> **EXERCISE GOAL**
From the entries below, copy out all lines holding "otimes".

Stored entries
----------------

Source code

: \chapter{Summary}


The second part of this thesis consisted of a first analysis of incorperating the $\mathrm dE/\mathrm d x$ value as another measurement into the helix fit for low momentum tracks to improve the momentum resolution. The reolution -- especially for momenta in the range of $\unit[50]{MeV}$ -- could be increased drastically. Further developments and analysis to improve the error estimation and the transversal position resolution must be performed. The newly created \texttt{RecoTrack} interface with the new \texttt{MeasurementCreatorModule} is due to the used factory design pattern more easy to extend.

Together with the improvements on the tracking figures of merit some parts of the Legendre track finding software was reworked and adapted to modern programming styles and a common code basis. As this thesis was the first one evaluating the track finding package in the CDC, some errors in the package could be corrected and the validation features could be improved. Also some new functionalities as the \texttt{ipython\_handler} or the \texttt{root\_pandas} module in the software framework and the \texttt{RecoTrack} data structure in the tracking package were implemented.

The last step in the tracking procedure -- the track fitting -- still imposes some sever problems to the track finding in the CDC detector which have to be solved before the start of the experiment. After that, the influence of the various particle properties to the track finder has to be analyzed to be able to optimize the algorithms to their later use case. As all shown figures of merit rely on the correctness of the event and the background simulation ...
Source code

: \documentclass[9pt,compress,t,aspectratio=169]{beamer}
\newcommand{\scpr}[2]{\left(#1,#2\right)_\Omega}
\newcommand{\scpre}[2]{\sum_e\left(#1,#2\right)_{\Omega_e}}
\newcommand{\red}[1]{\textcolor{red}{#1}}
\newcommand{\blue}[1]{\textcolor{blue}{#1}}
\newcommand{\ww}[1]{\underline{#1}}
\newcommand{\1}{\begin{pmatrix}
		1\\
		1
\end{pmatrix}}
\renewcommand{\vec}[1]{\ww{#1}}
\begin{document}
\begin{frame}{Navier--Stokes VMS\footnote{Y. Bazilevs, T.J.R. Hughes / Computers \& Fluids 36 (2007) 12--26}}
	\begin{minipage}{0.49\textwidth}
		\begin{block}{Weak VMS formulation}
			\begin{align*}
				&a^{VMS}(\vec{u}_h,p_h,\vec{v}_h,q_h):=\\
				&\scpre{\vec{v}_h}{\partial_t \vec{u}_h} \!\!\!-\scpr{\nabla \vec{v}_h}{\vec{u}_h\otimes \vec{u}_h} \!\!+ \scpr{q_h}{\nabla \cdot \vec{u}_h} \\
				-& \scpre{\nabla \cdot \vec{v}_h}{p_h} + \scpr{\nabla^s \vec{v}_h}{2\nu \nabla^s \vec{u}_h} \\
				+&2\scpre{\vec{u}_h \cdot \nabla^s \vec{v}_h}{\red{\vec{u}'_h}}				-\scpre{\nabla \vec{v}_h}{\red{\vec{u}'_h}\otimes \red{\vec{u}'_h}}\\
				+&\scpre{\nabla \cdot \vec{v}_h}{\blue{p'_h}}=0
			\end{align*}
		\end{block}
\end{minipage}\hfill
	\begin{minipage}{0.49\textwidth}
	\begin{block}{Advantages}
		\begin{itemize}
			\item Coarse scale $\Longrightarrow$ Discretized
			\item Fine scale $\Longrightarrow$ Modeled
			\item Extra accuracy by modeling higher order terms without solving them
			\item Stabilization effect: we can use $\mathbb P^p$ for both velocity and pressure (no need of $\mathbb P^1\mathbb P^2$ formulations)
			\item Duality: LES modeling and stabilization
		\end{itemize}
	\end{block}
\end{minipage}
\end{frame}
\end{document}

----------------

> **FINISHED TASK**
				&\scpre{\vec{v}_h}{\partial_t \vec{u}_h} \!\!\!-\scpr{\nabla \vec{v}_h}{\vec{u}_h\otimes \vec{u}_h} \!\!+ \scpr{q_h}{\nabla \cdot \vec{u}_h} \\
				+&2\scpre{\vec{u}_h \cdot \nabla^s \vec{v}_h}{\red{\vec{u}'_h}}				-\scpre{\nabla \vec{v}_h}{\red{\vec{u}'_h}\otimes \red{\vec{u}'_h}}\\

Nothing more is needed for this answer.